Szell and Maxwell met again only a few years later in New York, where Maxwell had become Assistant Manager of the New York Philharmonic.

Szell was impressed with this ambitious young man and made a mental note

that he was now in the United States. So when a similar position became vacant in Cleveland Maxwell got the job, with assurances of promotion.

Events moved quickly after that. After only two years, Maxwell was offered the post of General Manager of the Detroit Symphony and in order to keep him in Cleveland, Szell promoted the young Manager who very soon succeeded to the top job in 1969, after Beverly Barksdale, the current incumbent, was eased out.

For a time all was well with Szell and Maxwell, but following the conductor’s untimely death in 1970, Maxwell assumed dictatorial powers -which in turn led to a major orchestral strike and conflict with Lorin Maazel, Szell’s successor. Conflict which led to Maxwell’s resignation in 1976.

The 1960’s, the last decade of George Szell’s life, was the beginning of the record industry’s downward path, and especially in the United States where prohibitive Union demands had priced the orchestras out of the market.

Loyal as he was to Cleveland, it didn’t stop him recording in Europe, but unlike other eminent practitioners he had no organized programme with a single company.

The CBS work in Cleveland had yielded some important titles, especially Mahler’s 4th and 6th, and Bruckner’s 3rd and 8th Symphonies, and the complete Schumann Symphonies.

For English Decca – Brahms’s 1st Piano Concerto with Clifford Curzon, Tchaikovsky’s Fourth Symphony, which he never sanctioned for release. And an early Brahms 3rd Symphony with the Concertgebouw Orchestra, which at a stroke solves all the performances’ difficulties that have mired most other practitioners. 

Among the finest of all Cleveland releases with Szell is the recording of William Walton’s 2nd Symphony and the Partita for orchestra. Those of us who have played in these pieces will confirm the extreme rhythmic and technical challenges that this music poses. Like some champion steeplechase, every obstacle is swept aside nonchalantly, the playing eliciting the composer’s highest praise.

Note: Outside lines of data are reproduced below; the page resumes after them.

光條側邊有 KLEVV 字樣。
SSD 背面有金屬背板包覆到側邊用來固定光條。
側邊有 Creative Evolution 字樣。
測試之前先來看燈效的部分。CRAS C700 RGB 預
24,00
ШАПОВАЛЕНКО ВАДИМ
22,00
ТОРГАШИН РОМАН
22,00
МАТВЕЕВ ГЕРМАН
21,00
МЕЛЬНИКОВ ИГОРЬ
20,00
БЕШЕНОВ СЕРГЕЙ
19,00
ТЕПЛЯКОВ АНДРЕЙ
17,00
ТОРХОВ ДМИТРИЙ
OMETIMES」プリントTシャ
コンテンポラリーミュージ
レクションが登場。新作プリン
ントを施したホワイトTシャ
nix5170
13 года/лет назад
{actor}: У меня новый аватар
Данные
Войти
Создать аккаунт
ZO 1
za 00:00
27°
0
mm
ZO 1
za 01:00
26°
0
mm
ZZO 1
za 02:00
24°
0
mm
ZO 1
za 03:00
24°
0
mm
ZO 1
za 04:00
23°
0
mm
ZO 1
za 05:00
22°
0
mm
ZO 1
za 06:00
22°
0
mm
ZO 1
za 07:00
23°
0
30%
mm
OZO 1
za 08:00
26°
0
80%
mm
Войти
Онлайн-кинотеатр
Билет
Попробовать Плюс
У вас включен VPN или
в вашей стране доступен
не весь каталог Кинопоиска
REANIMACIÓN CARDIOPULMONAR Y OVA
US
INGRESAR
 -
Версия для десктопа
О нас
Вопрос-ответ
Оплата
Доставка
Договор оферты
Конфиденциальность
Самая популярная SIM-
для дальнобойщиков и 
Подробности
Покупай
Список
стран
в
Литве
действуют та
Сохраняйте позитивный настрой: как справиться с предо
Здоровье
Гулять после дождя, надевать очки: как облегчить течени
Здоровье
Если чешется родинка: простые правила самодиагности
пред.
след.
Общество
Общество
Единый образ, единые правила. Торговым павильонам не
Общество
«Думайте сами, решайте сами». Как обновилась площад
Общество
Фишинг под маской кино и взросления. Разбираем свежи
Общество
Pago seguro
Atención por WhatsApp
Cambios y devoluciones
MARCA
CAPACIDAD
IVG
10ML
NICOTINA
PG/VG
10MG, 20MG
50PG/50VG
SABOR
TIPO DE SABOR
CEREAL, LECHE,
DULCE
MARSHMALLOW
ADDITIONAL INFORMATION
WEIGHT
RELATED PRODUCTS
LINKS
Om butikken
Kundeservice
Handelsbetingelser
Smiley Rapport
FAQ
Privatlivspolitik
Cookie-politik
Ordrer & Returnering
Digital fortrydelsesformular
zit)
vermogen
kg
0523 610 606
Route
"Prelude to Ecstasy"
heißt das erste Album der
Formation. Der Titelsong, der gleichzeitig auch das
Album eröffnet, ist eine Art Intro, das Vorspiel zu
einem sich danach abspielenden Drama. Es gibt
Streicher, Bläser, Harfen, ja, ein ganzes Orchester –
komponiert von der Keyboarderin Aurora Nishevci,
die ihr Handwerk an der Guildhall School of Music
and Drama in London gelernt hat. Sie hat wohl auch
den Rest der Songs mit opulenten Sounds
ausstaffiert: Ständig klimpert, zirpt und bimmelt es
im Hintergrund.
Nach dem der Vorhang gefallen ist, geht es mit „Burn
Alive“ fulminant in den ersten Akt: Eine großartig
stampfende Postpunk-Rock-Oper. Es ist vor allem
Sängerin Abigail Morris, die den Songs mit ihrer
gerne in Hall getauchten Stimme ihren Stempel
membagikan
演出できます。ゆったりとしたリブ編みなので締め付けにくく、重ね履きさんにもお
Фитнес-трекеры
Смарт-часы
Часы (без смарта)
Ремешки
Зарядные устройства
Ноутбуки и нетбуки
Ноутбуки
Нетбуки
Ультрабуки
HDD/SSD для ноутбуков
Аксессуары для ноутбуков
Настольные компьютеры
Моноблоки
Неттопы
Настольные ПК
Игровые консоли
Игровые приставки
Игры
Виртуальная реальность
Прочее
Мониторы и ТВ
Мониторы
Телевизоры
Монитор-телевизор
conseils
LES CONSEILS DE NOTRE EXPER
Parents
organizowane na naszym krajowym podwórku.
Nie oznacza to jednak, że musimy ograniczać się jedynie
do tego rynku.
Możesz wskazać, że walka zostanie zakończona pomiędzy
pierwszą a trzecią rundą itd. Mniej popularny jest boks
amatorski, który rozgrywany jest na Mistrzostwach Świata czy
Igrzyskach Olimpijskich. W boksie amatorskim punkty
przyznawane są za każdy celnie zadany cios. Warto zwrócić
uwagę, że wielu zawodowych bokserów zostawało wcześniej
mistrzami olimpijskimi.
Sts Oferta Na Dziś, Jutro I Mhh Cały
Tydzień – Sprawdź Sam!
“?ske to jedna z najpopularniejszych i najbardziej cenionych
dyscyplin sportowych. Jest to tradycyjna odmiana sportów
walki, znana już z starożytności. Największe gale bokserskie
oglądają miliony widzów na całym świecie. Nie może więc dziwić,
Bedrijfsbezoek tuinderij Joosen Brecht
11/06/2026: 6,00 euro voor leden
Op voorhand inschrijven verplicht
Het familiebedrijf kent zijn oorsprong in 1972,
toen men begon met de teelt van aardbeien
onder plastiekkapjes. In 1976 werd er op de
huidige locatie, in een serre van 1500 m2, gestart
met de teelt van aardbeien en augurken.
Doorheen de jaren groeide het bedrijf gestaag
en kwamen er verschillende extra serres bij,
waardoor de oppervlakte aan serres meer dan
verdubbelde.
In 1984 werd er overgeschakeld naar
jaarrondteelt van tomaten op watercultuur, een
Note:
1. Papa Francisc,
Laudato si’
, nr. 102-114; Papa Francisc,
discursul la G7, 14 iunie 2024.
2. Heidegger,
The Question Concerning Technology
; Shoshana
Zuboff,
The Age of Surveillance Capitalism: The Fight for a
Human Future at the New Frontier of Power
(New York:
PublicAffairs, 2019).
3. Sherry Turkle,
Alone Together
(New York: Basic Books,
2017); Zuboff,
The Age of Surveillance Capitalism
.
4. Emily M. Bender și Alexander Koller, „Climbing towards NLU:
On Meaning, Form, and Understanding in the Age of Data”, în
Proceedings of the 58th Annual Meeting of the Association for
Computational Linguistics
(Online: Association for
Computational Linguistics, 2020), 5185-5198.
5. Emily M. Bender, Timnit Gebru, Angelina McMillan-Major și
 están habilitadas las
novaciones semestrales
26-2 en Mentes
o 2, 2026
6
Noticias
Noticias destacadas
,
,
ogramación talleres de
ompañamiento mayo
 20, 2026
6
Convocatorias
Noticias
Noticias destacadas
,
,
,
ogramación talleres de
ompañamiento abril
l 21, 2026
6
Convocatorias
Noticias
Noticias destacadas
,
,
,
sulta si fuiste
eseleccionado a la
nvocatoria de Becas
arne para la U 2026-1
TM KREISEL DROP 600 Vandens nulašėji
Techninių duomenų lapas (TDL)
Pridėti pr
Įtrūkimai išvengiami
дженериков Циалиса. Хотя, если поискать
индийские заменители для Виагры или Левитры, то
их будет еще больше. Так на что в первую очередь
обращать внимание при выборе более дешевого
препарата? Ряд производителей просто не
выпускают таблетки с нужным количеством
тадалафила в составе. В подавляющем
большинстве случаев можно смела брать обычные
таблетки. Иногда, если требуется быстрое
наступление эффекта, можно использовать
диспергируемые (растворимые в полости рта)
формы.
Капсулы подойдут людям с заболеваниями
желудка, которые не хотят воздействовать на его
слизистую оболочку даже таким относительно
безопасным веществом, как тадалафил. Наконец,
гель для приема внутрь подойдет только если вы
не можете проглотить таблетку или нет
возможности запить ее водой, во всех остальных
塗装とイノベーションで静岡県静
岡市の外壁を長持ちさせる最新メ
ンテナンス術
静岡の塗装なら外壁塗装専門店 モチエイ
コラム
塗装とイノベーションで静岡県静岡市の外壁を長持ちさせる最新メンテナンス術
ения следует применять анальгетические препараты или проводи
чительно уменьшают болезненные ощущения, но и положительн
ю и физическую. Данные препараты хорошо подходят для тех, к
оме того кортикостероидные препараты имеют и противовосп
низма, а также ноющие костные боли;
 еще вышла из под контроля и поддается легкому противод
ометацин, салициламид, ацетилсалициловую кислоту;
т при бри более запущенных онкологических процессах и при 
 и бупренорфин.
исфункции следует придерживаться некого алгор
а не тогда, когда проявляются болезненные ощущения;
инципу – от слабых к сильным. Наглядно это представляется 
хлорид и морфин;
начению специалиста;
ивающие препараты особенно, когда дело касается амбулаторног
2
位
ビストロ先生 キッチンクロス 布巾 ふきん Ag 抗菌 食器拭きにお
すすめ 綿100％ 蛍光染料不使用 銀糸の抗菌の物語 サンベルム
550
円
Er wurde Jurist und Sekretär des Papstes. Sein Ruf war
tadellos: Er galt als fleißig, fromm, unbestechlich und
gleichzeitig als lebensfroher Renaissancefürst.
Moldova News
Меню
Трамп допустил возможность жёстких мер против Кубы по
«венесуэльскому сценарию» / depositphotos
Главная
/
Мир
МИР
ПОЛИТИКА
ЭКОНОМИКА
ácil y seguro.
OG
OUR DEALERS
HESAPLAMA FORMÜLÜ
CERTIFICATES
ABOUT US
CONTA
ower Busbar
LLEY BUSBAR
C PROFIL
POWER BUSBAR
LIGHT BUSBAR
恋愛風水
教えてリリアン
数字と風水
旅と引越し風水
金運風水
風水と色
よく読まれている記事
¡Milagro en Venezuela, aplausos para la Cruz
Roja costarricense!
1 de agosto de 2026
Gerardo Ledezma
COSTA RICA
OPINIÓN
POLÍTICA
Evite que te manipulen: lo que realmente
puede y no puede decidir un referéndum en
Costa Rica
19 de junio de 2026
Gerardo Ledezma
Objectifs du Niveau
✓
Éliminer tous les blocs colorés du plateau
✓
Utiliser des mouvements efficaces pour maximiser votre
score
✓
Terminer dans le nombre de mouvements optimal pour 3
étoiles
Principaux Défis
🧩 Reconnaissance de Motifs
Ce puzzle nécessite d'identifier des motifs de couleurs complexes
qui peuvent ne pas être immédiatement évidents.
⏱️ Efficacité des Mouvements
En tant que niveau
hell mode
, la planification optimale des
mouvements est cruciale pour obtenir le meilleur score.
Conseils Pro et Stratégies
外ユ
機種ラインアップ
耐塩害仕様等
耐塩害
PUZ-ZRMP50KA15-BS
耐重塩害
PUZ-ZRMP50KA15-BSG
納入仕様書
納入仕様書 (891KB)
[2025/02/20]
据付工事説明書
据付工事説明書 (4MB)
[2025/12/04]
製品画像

When Szell’s rigor was applied to music from his homeland any thoughts of ‘folksy Dvorak’ were swept aside. Sentimentality is banished and the dance elements of the music brought into crisp focus.

There seems no evidence that Szell played any but the last three Dvorak Symphonies – the D minor, G major and E minor, called “from the new world”. These Symphonies, newly reissued on Sony Classical, make revelatory listening. The lyrical and the dramatic are perfectly fused, the structure taut and revealing. But more than that, Szell captures the scent and flavour of an old world Bohemia ruthlessly swept away by World War 2.

George Szell’s death in June 1970 brought to a close an era of music-making we won’t see again. His autocratic and despotic ways provoked a strong reaction immediately following his death, a reaction which led to the smiling face of orchestral democracy and the rise of the players’ committee within the orchestra, finally given power.

George Szell was a hard act to follow. His successor, Lorin Maazel, fought player hostility before departing for the Vienna State Opera. Truth to tell, Szell could have had no successor. He and Cleveland had fused as one.

A great music-maker was gone, and we are the richer for his legacy of fastidious perfectionism.